Results of the Big ANN: NeurIPS'23 competition
Harsha Vardhan Simhadri, Martin Aumüller, Amir Ingber, Matthijs Douze, George Williams, Magdalen Dobson Manohar, Dmitry Baranchuk, Edo Liberty, Frank Liu, Ben Landrum, Mazin Karjikar, Laxman Dhulipala, Meng Chen, Yue Chen, Rui Ma, Kai Zhang, Yuzheng Cai, Jiayang Shi, Yizhuo Chen, Weiguo Zheng, Zihao Wan, Jie Yin, Ben Huang
TL;DR
The paper surveys NeurIPS 2023's Big ANN Challenge, which pushes practical ANN indexing and search across four workloads—filtered, out-of-distribution, sparse, and streaming—under constrained hardware.
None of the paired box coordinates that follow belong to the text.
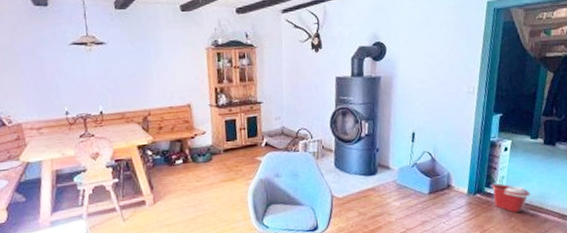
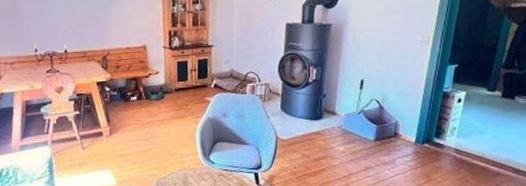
bucket: present [491,183,531,213] -> none [441,134,483,165]

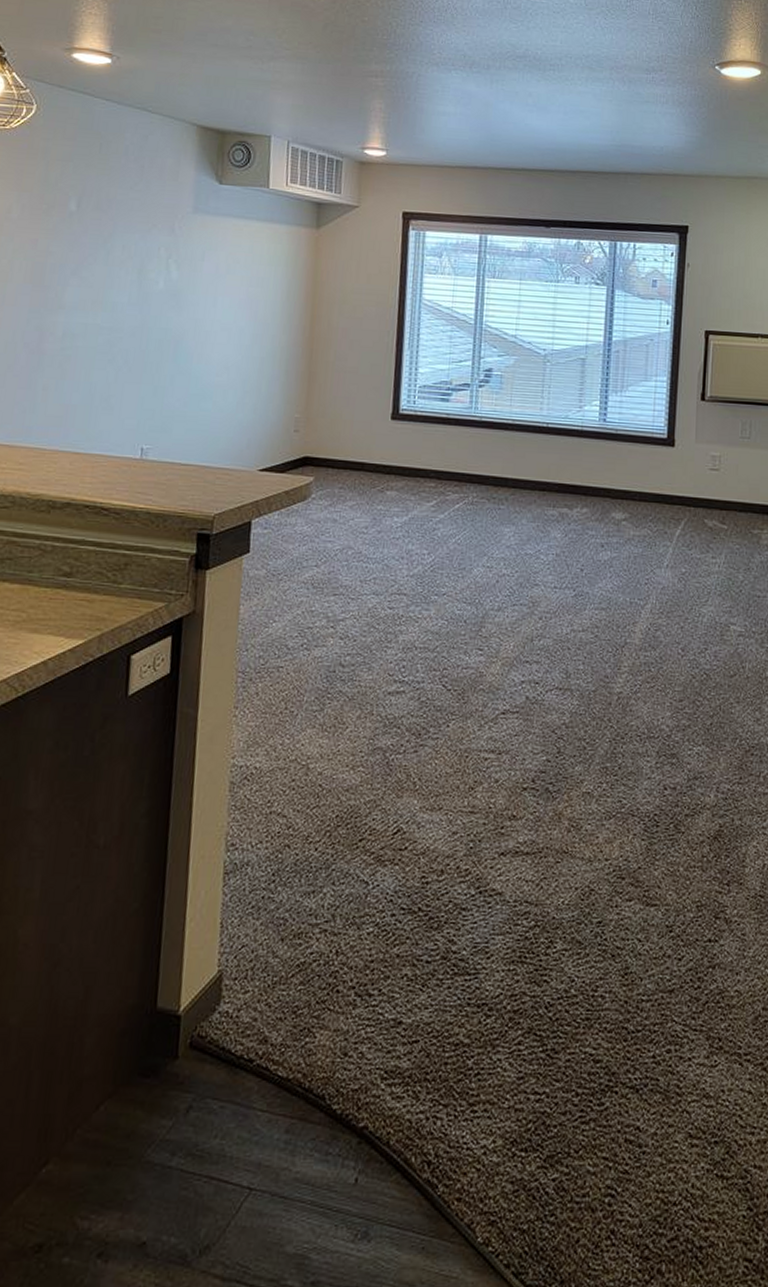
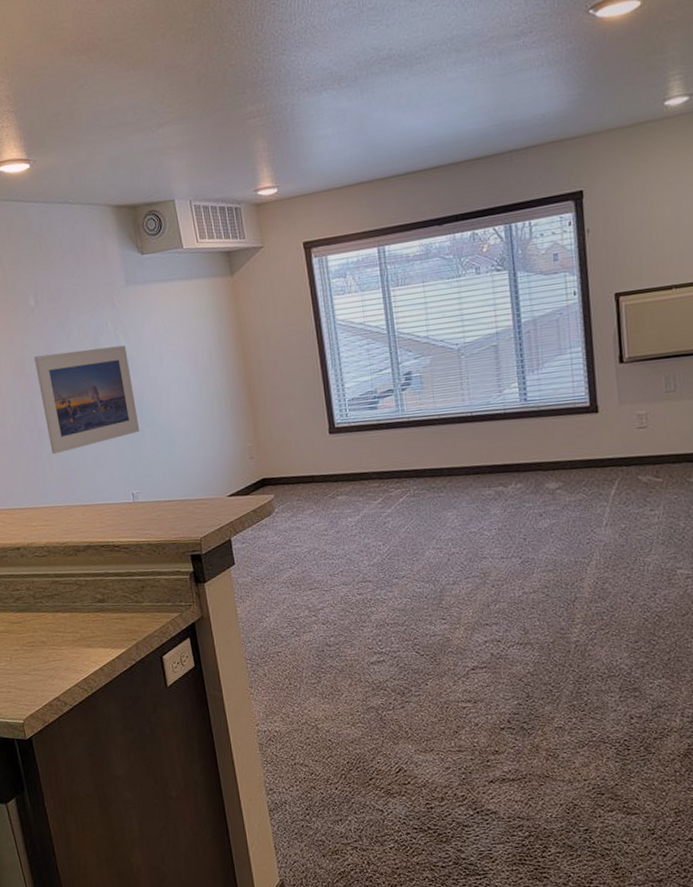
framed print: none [50,267,176,386] -> present [34,345,140,455]

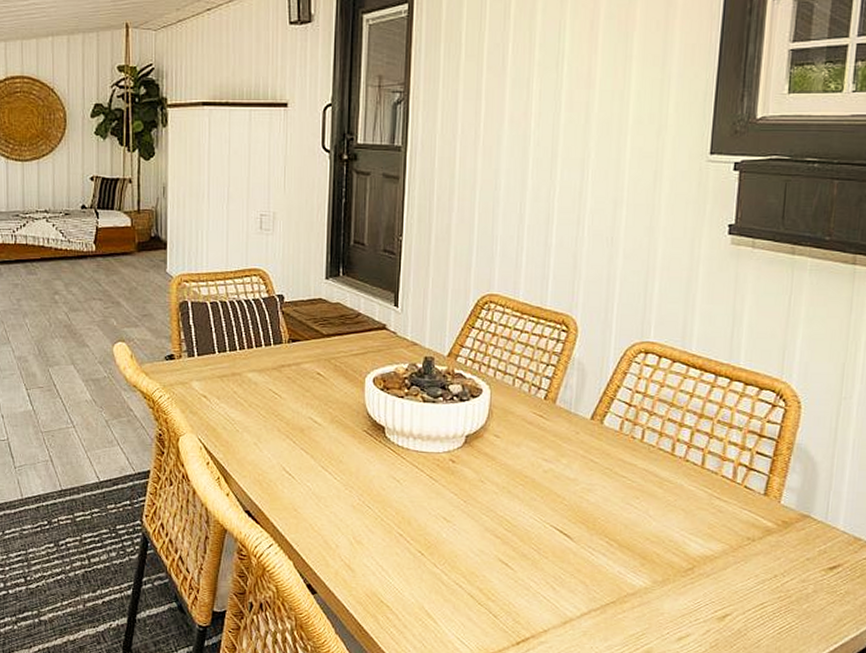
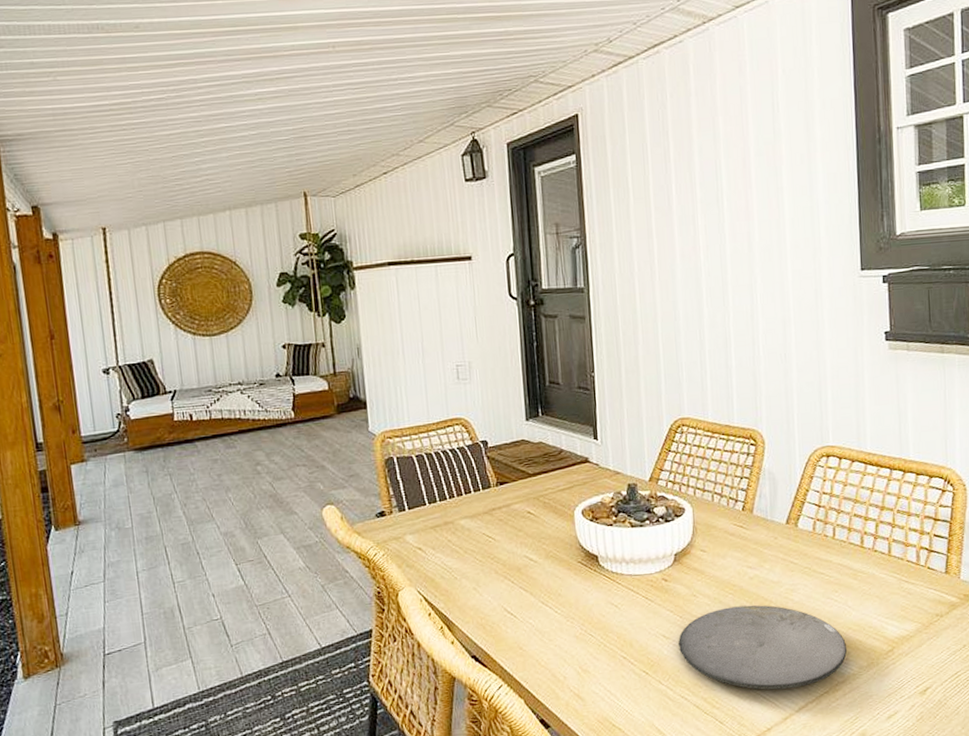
plate: none [458,498,642,592] -> present [677,605,848,690]

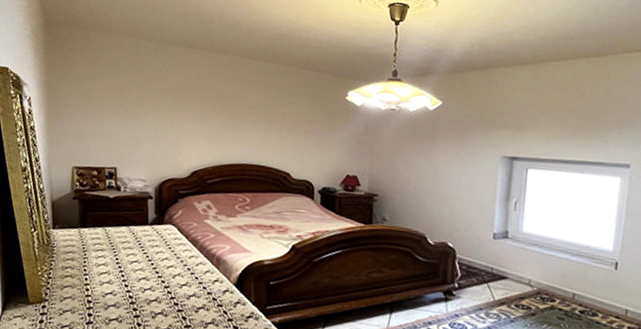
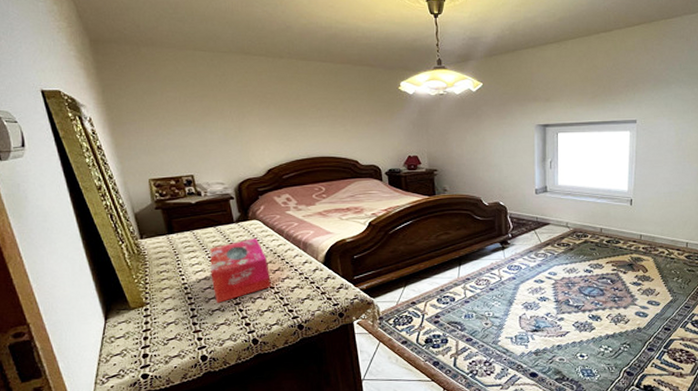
tissue box: none [114,244,177,312] -> present [210,237,271,303]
It details the tracks, datasets, evaluation framework, and submission protocol, and reports that top solutions significantly outperform industry baselines through graph-based indexing, quantization, and hybrid vector-metadata strategies. The competition demonstrates notable academic-industrial collaboration, reveals strengths and limitations of current approaches, and provides insights into future directions for robust, real-world ANN systems. An open-source framework and ongoing leaderboard are highlighted to sustain progress and reproducibility in the vector-search community.
Abstract
The 2023 Big ANN Challenge, held at NeurIPS 2023, focused on advancing the state-of-the-art in indexing data structures and search algorithms for practical variants of Approximate Nearest Neighbor (ANN) search that reflect the growing complexity and diversity of workloads. Unlike prior challenges that emphasized scaling up classical ANN search ~\cite{DBLP:conf/nips/SimhadriWADBBCH21}, this competition addressed filtered search, out-of-distribution data, sparse and streaming variants of ANNS. Participants developed and submitted innovative solutions that were evaluated on new standard datasets with constrained computational resources. The results showcased significant improvements in search accuracy and efficiency over industry-standard baselines, with notable contributions from both academic and industrial teams. This paper summarizes the competition tracks, datasets, evaluation metrics, and the innovative approaches of the top-performing submissions, providing insights into the current advancements and future directions in the field of approximate nearest neighbor search.